Introduction and Research Goals
The causes, pathogenesis, diagnosis, treatment, and prevention of asthma and allergic diseases are major areas of emphasis for NIAID’s Division of Allergy, Immunology, and Transplantation (DAIT). NIAID vigorously pursues research on asthma and allergic diseases by supporting investigator-initiated projects, cooperative clinical studies, a national network of research centers, and demonstration and education research projects. The goal of NIAID’s asthma and allergic diseases research program is to develop more effective treatments and prevention strategies.
Allergies are the result of inappropriate immune responses to normally harmless substances. Allergy symptoms vary widely, from the sneezing, watery eyes, and nasal congestion of mild "hay fever" to severe rashes, swelling, and shock. Asthma is a chronic inflammation of the lungs that airborne allergens can trigger in susceptible people; tobacco smoke, air pollution, viral respiratory infections, or strenuous exercise can also contribute.
Allergies are the sixth leading cause of chronic disease in the United States and cost the healthcare system $18 billion annually.19 About half of all Americans test positive for at least 1 of the 10 most common allergens:20
- Ragweed
- Bermuda grass
- Rye grass
- White oak
- Russian thistle
- Alternaria mold
- Cat
- House dust mite
- German cockroach
- Peanut
Food allergy occurs in 6 to 8 percent of children age 6 years or younger and in 2 percent of adults.21 Common food allergens include:
- Cow’s milk
- Eggs
- Shellfish
- Nuts. Peanuts and tree nuts are the leading causes of fatal and near-fatal food allergy reactions.
The prevalence of asthma is also high. For reasons that are still unclear, the prevalence of both allergy and asthma in the United States is increasing.
- In 2005, 30 million people living in the United States had asthma, resulting in more than 480,000 hospitalizations and approximately 4,200 deaths.
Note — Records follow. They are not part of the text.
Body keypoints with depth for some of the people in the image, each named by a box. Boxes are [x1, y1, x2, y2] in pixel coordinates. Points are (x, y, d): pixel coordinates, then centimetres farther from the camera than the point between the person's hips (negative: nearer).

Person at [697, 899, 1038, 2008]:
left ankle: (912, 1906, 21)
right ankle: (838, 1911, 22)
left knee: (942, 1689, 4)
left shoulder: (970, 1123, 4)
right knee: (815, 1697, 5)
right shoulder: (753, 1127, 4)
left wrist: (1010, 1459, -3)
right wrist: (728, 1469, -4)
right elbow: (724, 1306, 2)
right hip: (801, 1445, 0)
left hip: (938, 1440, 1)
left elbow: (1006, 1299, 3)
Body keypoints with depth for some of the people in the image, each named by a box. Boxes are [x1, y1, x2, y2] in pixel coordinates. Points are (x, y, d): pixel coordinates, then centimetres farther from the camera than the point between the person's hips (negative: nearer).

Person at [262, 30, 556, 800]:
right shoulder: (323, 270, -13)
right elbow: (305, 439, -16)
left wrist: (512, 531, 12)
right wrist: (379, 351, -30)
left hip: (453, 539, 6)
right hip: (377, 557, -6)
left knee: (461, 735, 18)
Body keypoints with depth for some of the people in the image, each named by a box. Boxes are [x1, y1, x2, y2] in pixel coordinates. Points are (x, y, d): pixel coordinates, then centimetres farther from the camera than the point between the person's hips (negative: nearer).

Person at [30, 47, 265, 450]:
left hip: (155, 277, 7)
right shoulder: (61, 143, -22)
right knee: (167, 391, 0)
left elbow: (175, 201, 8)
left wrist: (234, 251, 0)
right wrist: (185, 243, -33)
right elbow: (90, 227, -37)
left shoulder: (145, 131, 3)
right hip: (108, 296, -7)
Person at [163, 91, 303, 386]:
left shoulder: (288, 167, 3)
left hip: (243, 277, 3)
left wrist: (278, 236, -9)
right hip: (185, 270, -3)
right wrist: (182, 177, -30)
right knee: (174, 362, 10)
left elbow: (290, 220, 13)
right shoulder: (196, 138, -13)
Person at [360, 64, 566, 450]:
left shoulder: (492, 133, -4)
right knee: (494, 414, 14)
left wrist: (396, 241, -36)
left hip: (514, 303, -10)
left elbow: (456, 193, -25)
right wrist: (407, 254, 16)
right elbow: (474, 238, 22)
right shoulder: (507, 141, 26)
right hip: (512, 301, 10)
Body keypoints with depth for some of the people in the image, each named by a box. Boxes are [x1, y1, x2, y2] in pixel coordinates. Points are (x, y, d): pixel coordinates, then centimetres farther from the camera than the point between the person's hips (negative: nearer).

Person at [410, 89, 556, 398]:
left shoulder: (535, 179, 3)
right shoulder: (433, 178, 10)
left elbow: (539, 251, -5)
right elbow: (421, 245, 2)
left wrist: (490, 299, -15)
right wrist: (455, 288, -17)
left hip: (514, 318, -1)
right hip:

- In 2002, the asthma prevalence among non-Hispanic African Americans was approximately 30 percent higher than among non-Hispanic whites, and approximately double the level among Hispanics.
- Among individual race/ethnic groups, Puerto Ricans have the highest levels of asthma prevalence and asthma attack prevalence.
References
19 American Academy of Allergy, Asthma and Immunology (AAAAI). The Allergy Report. Available from: http://www.aaaai.org/ar/default.stm.
20 Matricardi PM et al. Hay fever and asthma in relation to markers of infection in the United States. J Allergy Clin Immunol. 110:381-387 (2002).
21Sampson H. Peanut allergy. N Engl J Med. 346:1294-1299 (2002).